[Body or hand keypoint data]
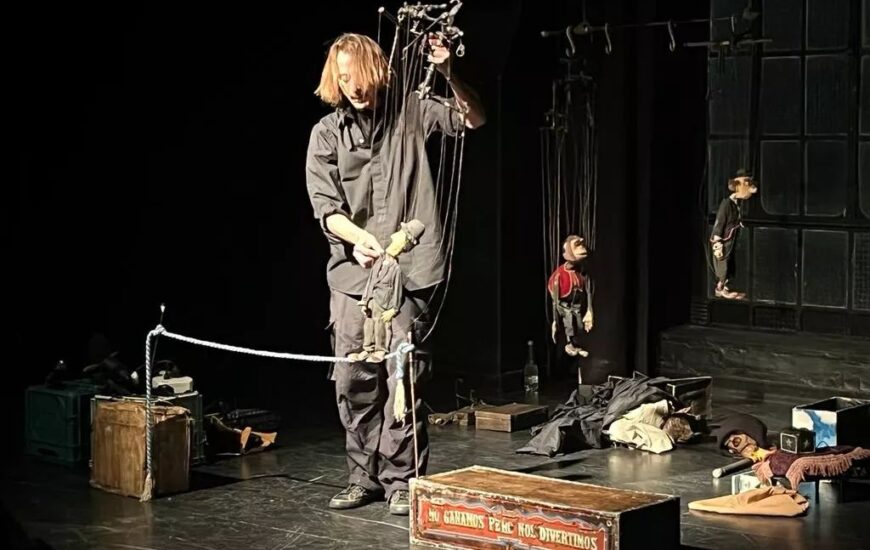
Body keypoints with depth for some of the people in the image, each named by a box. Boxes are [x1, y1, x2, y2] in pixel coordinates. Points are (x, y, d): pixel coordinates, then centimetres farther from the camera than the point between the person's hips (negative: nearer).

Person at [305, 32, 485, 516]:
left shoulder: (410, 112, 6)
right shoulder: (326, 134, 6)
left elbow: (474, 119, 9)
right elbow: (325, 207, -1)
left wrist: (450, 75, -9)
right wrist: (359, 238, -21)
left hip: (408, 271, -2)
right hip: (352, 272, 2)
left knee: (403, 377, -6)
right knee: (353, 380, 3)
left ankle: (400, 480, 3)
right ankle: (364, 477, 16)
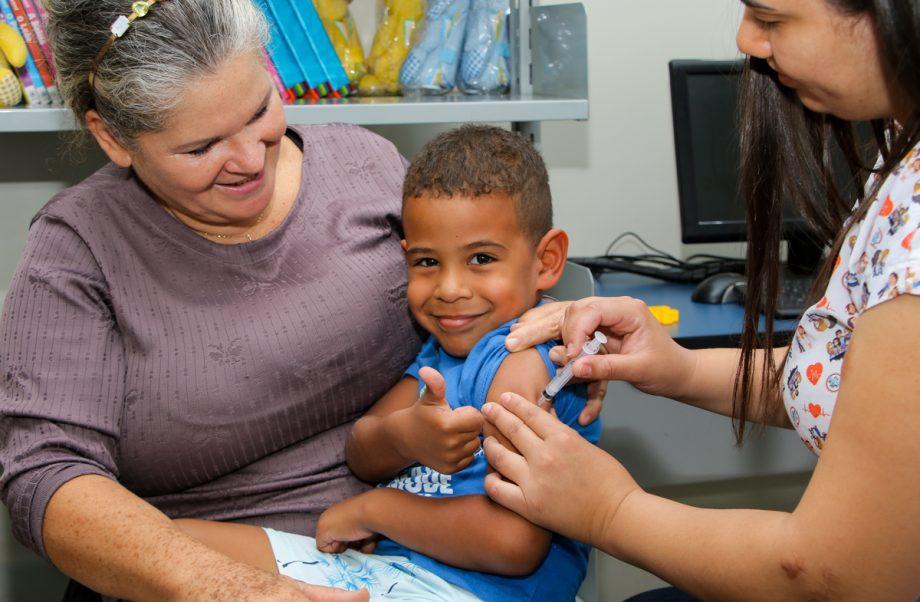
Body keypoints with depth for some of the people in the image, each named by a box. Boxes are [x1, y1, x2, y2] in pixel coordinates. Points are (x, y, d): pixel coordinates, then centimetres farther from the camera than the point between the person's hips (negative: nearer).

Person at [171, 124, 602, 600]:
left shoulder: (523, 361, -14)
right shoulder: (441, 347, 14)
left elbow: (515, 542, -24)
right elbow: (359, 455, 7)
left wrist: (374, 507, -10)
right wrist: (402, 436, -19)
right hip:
--
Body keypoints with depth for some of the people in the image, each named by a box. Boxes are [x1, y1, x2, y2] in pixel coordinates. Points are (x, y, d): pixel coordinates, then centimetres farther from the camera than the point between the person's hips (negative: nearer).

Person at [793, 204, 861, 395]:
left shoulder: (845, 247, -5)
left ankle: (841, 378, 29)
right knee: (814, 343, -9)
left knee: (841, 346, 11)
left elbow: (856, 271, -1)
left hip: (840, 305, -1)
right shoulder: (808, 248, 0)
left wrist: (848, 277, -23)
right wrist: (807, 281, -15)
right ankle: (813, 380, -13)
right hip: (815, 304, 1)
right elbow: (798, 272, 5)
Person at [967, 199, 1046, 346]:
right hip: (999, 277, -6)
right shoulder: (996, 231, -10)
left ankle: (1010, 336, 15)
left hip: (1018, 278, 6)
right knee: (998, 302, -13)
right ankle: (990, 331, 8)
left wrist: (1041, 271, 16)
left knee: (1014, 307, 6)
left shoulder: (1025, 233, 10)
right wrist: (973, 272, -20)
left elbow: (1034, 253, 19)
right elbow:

WORK ITEM:
Using the records above, report the count of lines holding "wrist" and nothing else.

FINISHED TASK:
8